Activity: Extract verbatim the lines of the items beginning with the line that contains "What is the value of the SUM" and continuing through the end of the items, omitting the pictures from your answer.

─── Supplied information ───

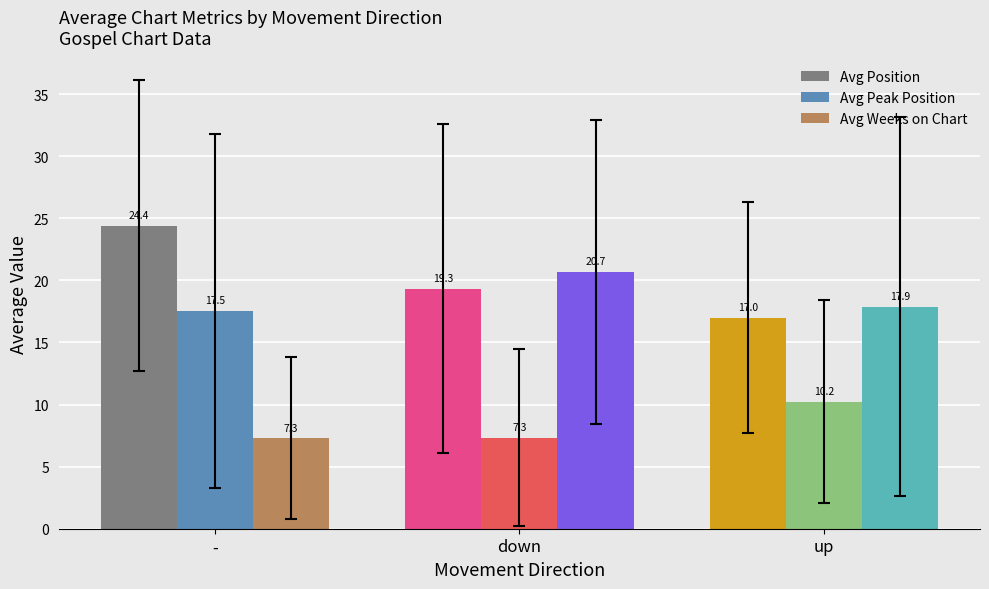

The Avg Position series shows 41.0 at -. True or false?

False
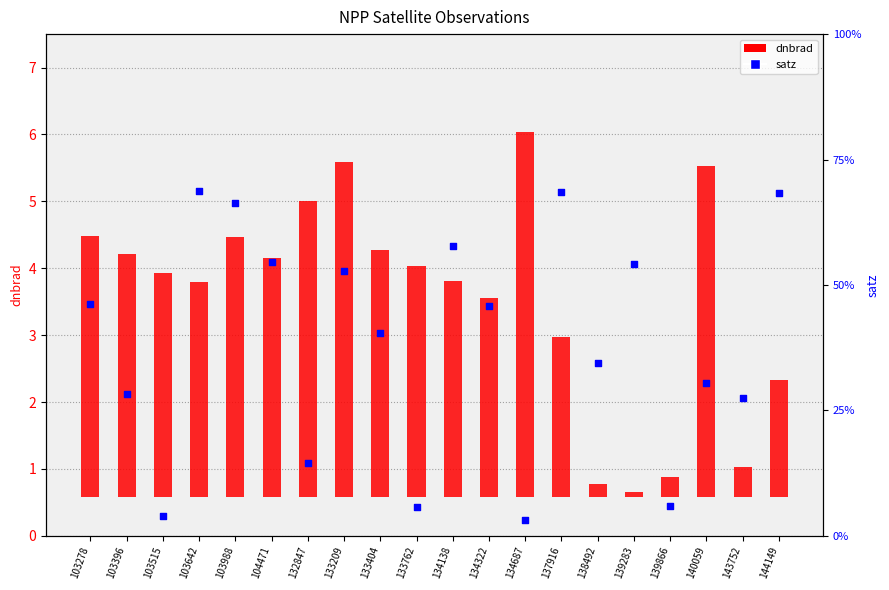

Approximately how many times larger is the value at 134138 compared to 132847?

4.0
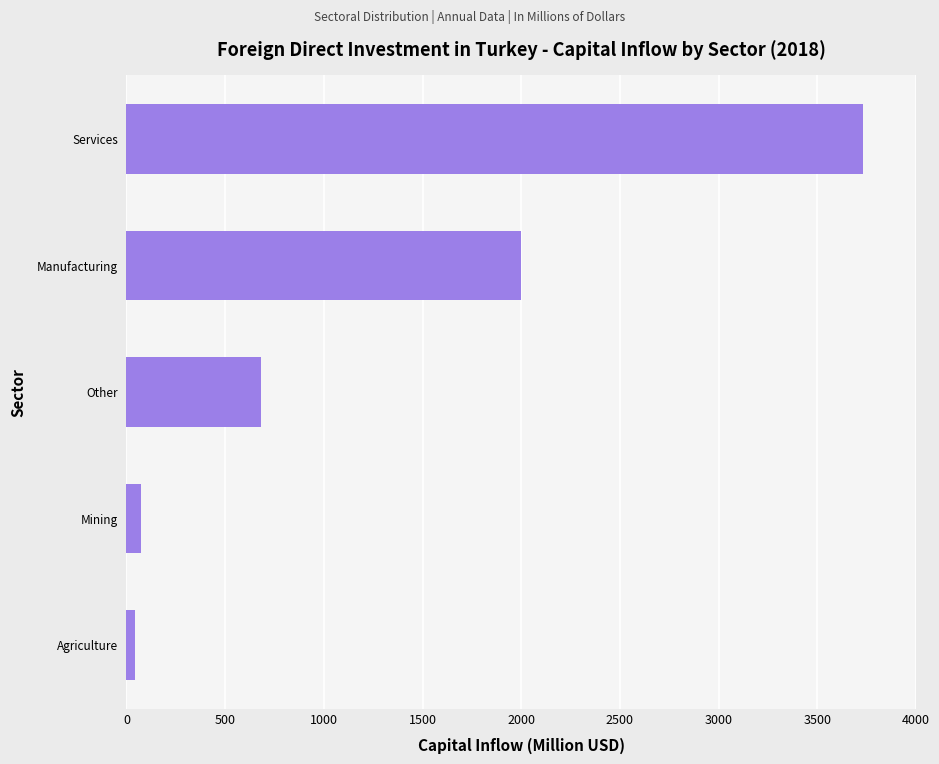

The chart shows a value of 2000 at Manufacturing. True or false?

True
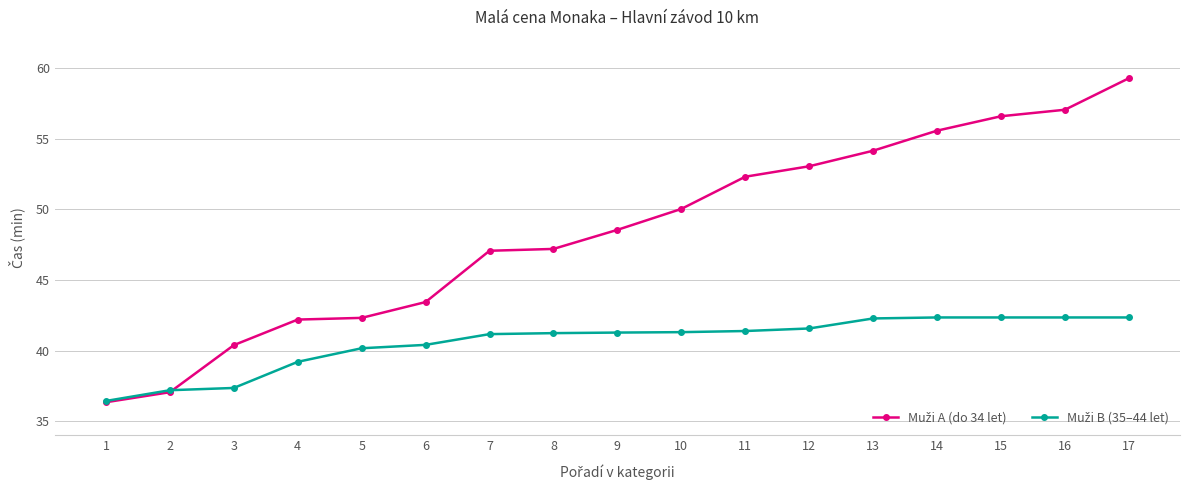

What is the total value across all series at 15?

98.9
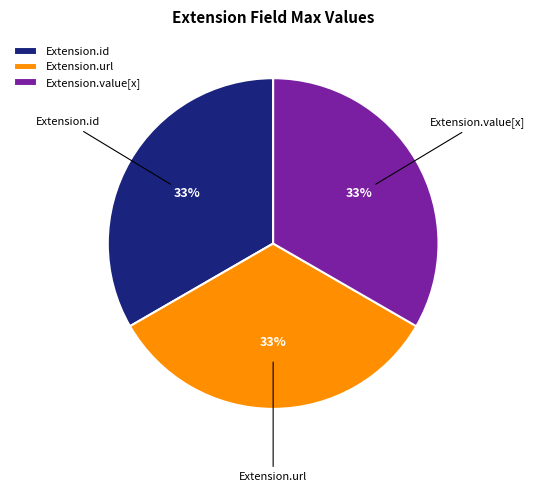

True or false: Extension.value[x] accounts for 33% of the total.

True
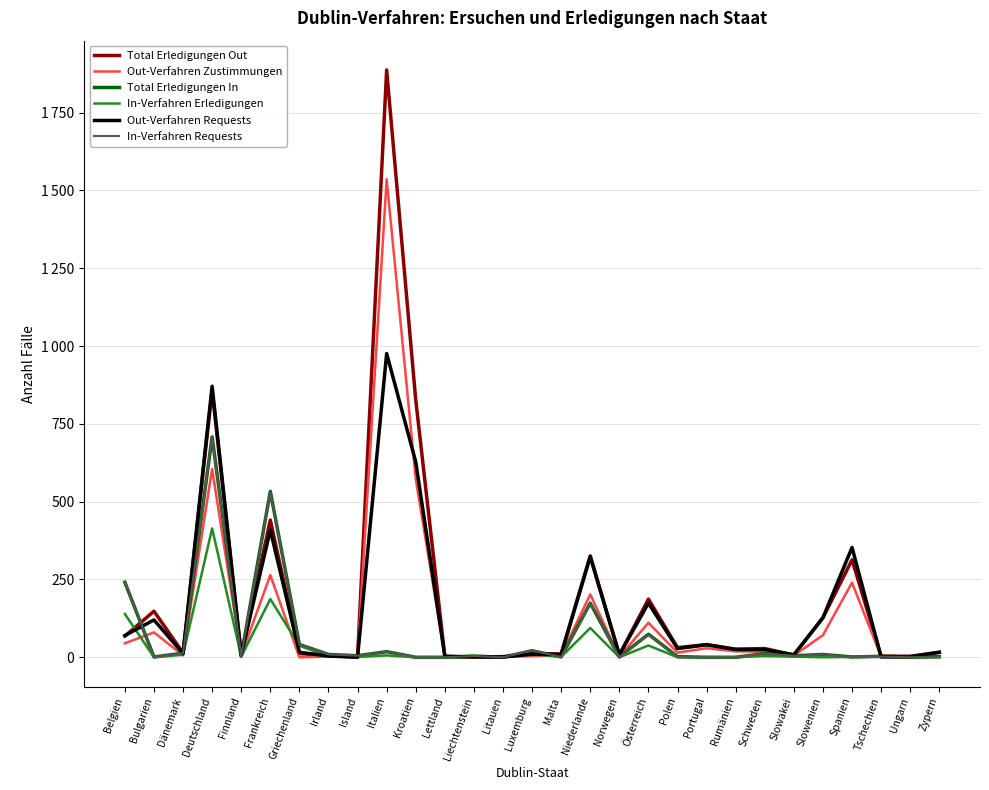

The Total Erledigungen Out series shows 230 at Frankreich. True or false?

False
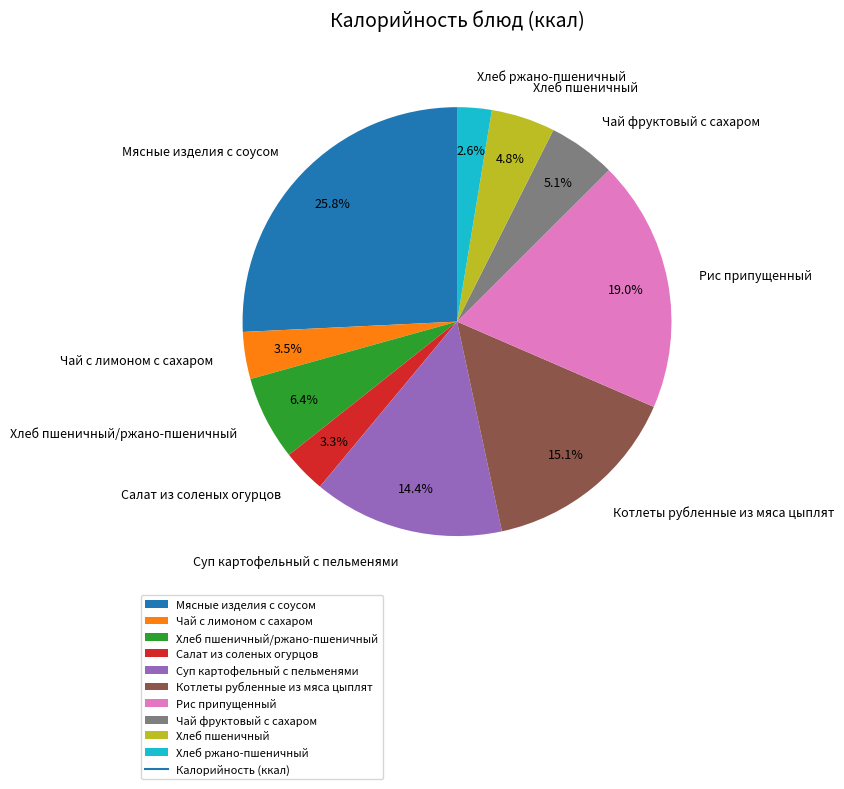

What is the total percentage of Котлеты рубленные из мяса цыплят and Суп картофельный с пельменями?

29.5%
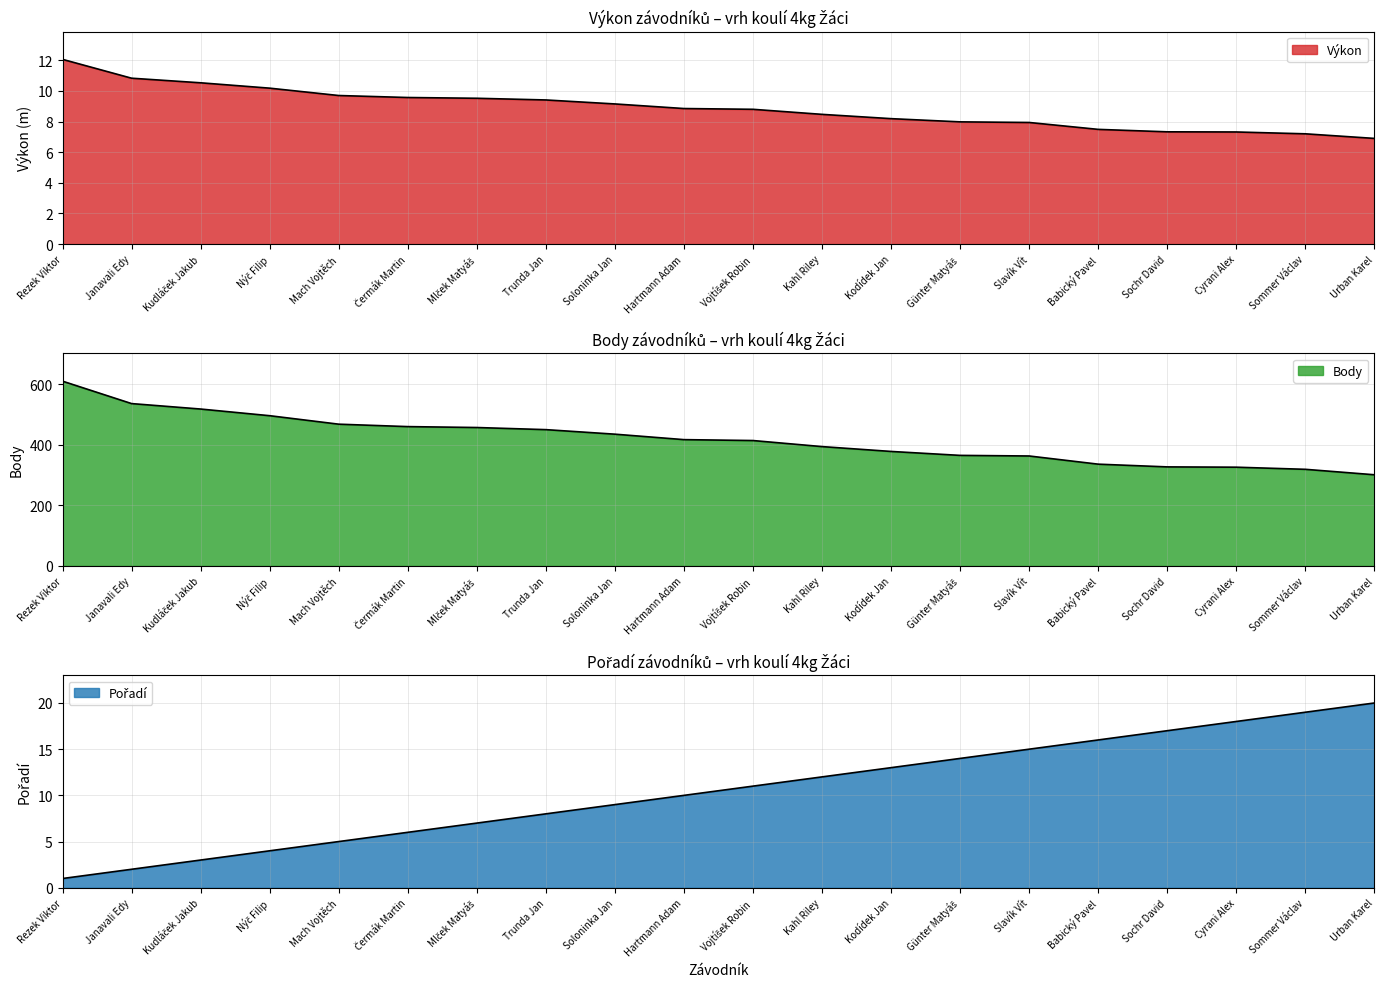

Which category has the highest value in the Pořadí series?

Urban Karel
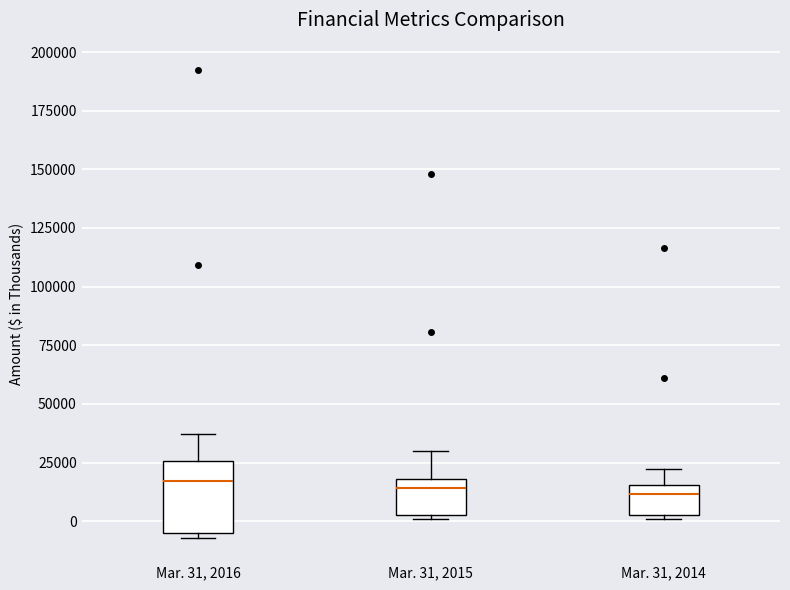

Which box is the tallest, from its lower edge to its upper edge?

Mar. 31, 2016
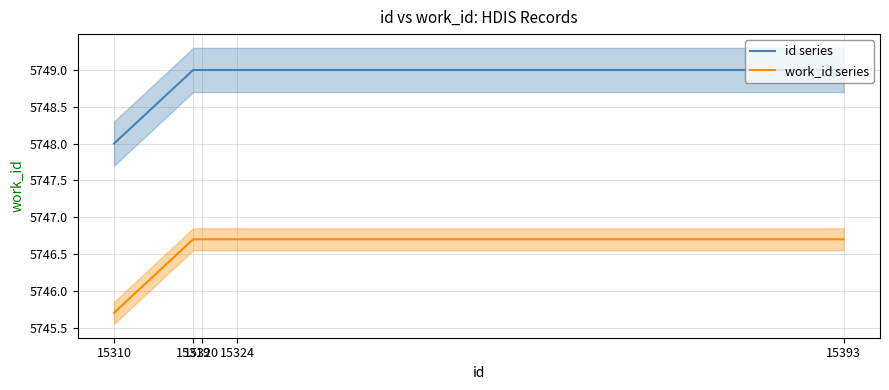

What is the value of the id series point at the 1st from the left?

5748.0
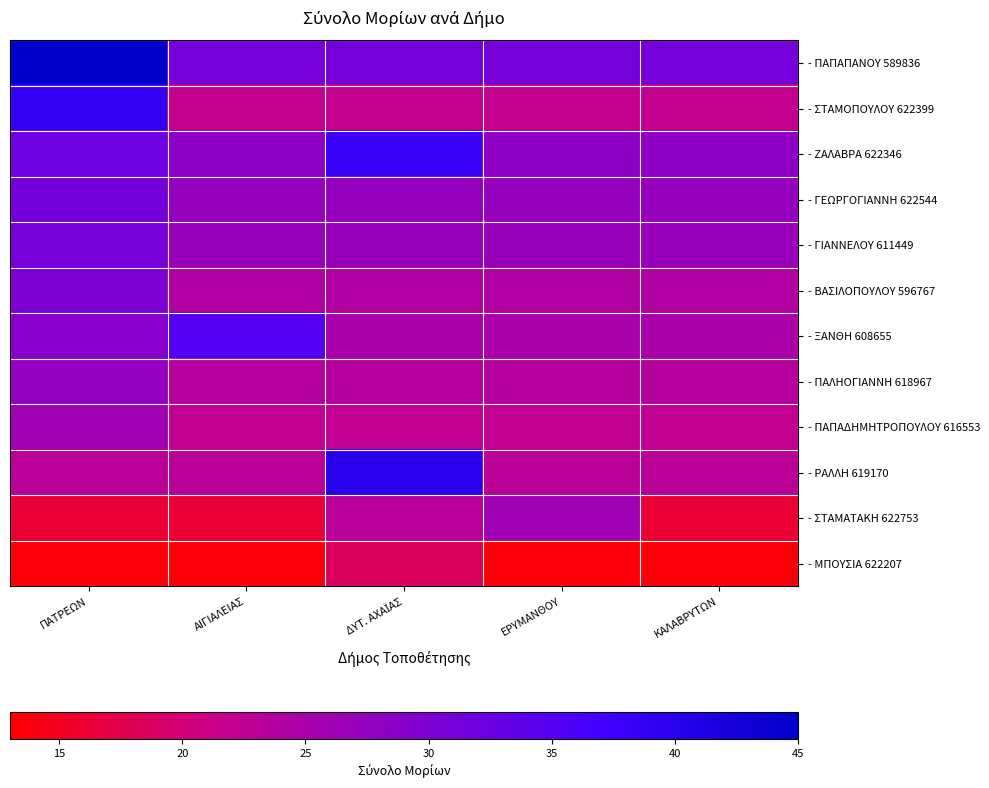

Which has a higher value, ΕΡΥΜΑΝΘΟΥ or ΔΥΤ. ΑΧΑΪΑΣ?

ΕΡΥΜΑΝΘΟΥ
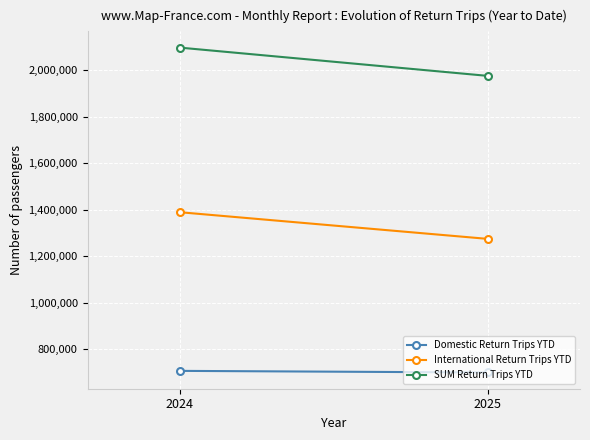

What is the value of the SUM Return Trips YTD point at the 1st from the left?

2096675.0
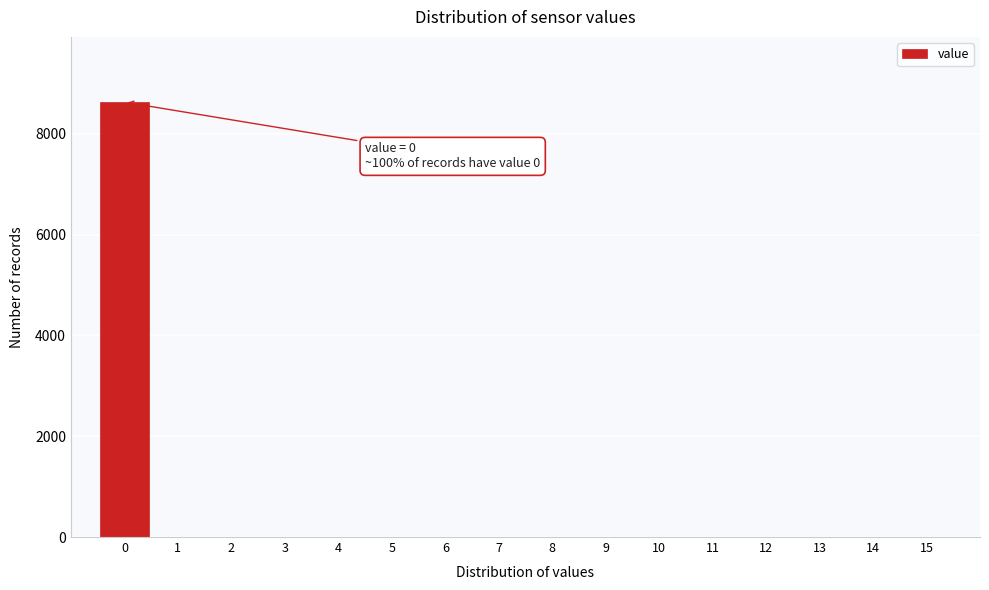

Reading left to right, list all the values displayed in this chart.

0=8630	1=0	2=0	3=0	4=0	5=0	6=0	7=0	8=0	9=0	10=0	11=0	12=0	13=0	14=0	15=0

───

Written answer:
What is the value of the SUM Return Trips YTD point at the 1st from the left?

2096675.0

Reading left to right, list all the values displayed in this chart.

0=8630	1=0	2=0	3=0	4=0	5=0	6=0	7=0	8=0	9=0	10=0	11=0	12=0	13=0	14=0	15=0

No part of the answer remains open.